December 1, 2011:
The current round of Islamic radicalism and terrorism got started in the 1970s, and one of the goals was to establish Islamic states. That is, religious dictatorships where the only law is Islamic scripture and senior clerics to interpret exactly what the Holy Koran meant on a specific matter. Oddly enough, one of the first of these Islamic states to be established is the only one still in business. The Iranian Islamic Republic was created in 1979. Although most Iranians have come to regret voting in this Islamic government, the senior clerics have been ruthless enough to keep themselves in power ever since.
Other Islamic states have been less successful. The Islamic Emirate of Afghanistan was established in 1996 by the Taliban. It lost control of the country in late 2001 when the United States intervened on the side of anti-Taliban rebels. The Taliban fled to Pakistan, where the leadership still resides, and continues to claim that they are still in business.
After the fall of Saddam Hussein in 2003, Islamic radicals sought to establish an Islamic State of Iraq. One was declared in October 2006, but it controlled only a small part of the country and even that was gone within two years.
In Pakistan, the local Taliban established the Islamic Emirate of Waziristan in 2006. The Pakistani Army soon invaded and occupied South Waziristan, but stayed out of North Waziristan on the understanding that there would be fewer terrorist attacks in Pakistan. That has not worked out as expected.
In Russia, largely Chechen Moslems established the Islamic Emirate of the Caucasus in 2007. This Emirate is still technically active, but not in any one place as the Islamic radicals that support it are constantly being chased by local and federal Russian police and paramilitary troops.
The Islamic Emirate of Somalia was created in September 2008. The Islamic terrorists still control much of southern Somalia, but are losing ground to attacks by Somali government and clan militias, AU (African Union) peacekeepers and troops from Kenya and Ethiopia. In addition, there is a secret (but well known) CIA base outside the capital (Mogadishu) as well as French and American special operations in Somalia's northern neighbor Djibouti.
The Islamic Emirate of the Sahara was established in 2010) by remnants of defeated Algerian Islamic terror groups, and a few Islamic terrorists from other North African countries. These guys now sustain themselves smuggling cocaine and hashish from areas south of the Sahara Desert and into Europe. The emirate is secondary to the smuggling operation.
In April 2011, some Libyan Islamic radicals declared the establishment of an Islamic Emirate in parts of eastern Libya. This one appeared to be more press release than reality.

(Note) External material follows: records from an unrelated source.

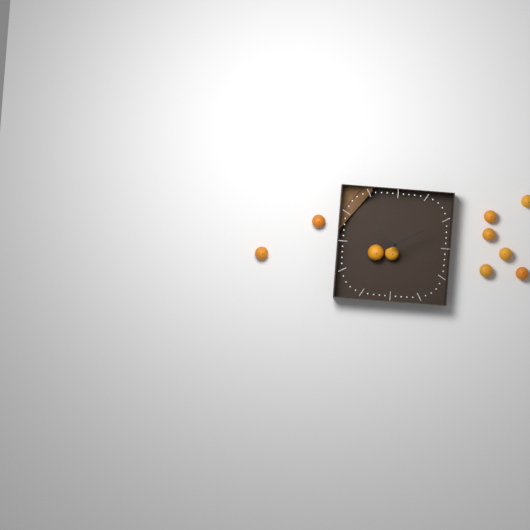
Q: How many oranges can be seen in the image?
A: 10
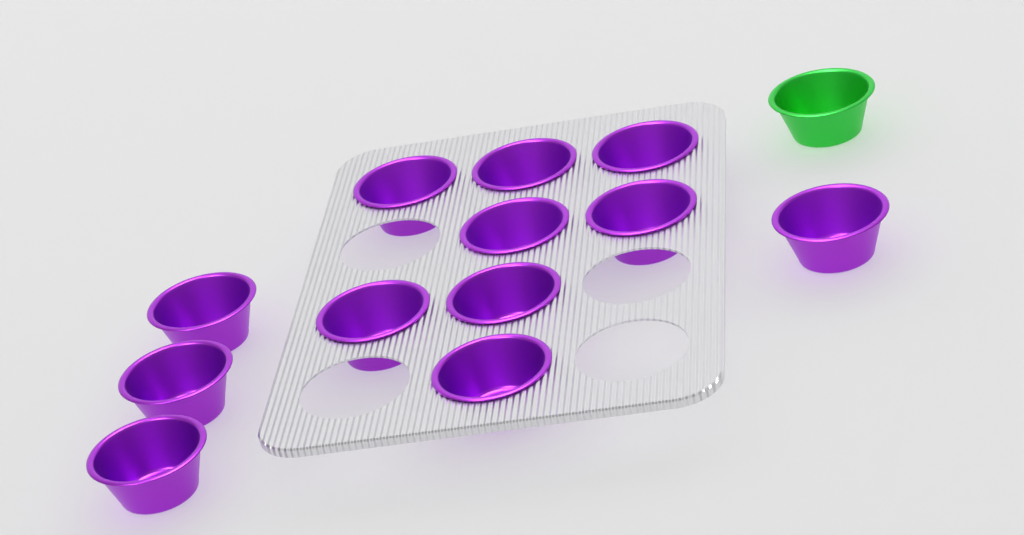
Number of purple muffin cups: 12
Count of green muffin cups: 1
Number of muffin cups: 13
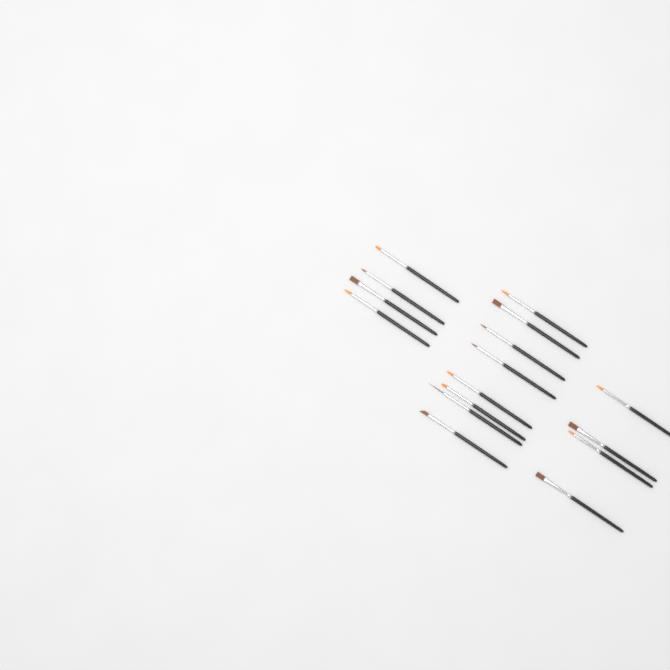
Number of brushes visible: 16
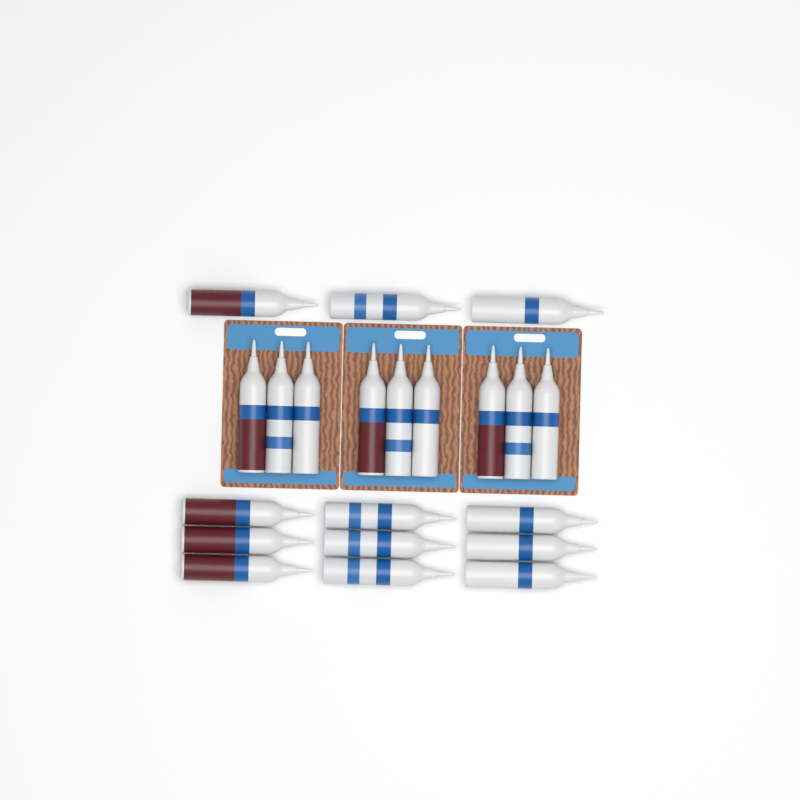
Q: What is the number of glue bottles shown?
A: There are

In May, 2011, in Yemen, al Qaeda declared the establishment of an Islamic Emirate in the southern Abyan province. The province was in chaos at the time, and still is. Government forces, and pro-government tribes have been attacking al Qaeda forces there ever since.

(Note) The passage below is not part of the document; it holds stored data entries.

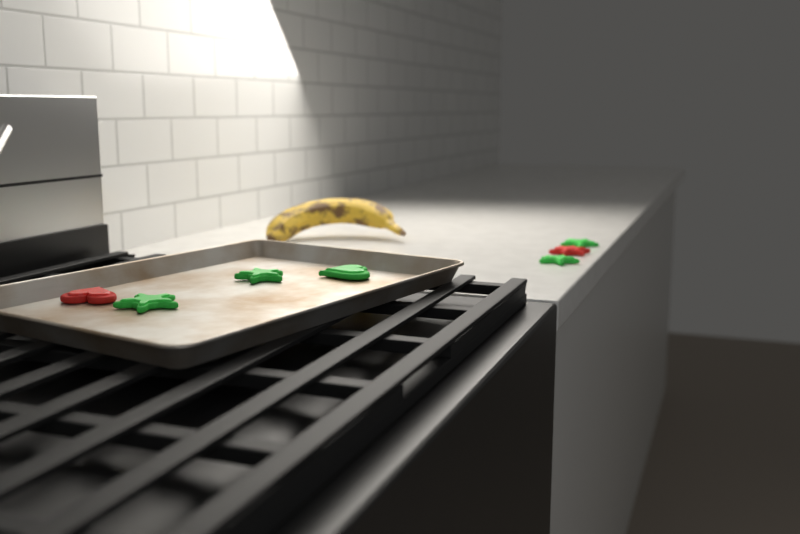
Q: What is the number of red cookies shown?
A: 2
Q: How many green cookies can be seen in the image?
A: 5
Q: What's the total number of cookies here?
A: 7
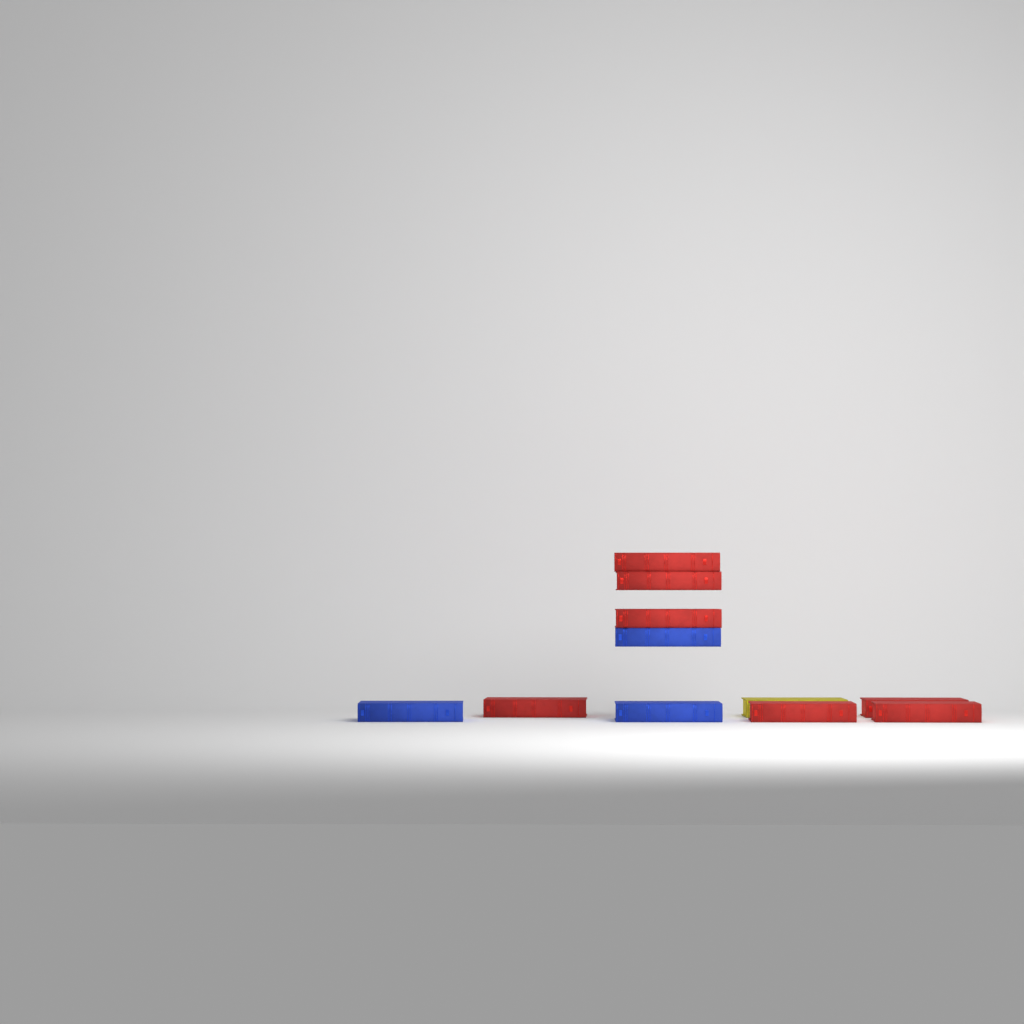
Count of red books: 7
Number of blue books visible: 3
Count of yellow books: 1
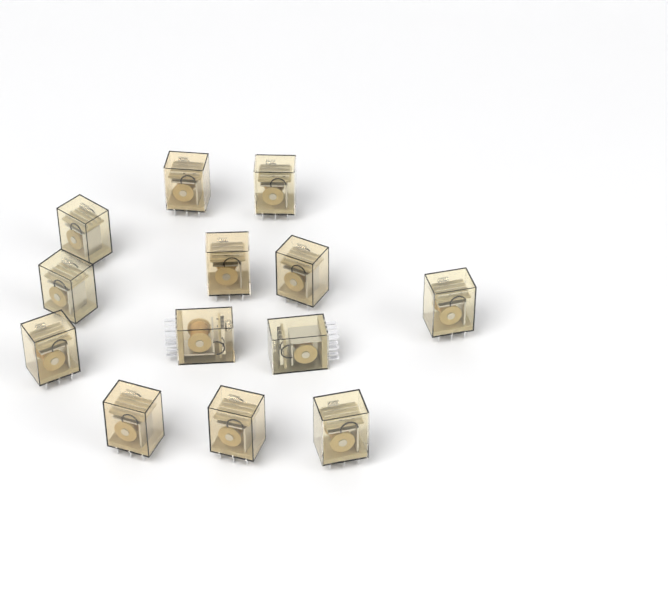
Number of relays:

The survival of the Iranian Shia Islamic Republic has angered the Sunni radicals (like al Qaeda, the Taliban and several Pakistani groups), who believe Shia are heretics. In turn, the Iranian Shia clerics believe their success indicates that the Shia minority of Moslems should control the holy places in Arabia (Mecca and Medina). This would have to be accomplished over the dead bodies of the Saud family, and many other Arabs. Thus the growing fear and alarm among Arabs about what Iran might do.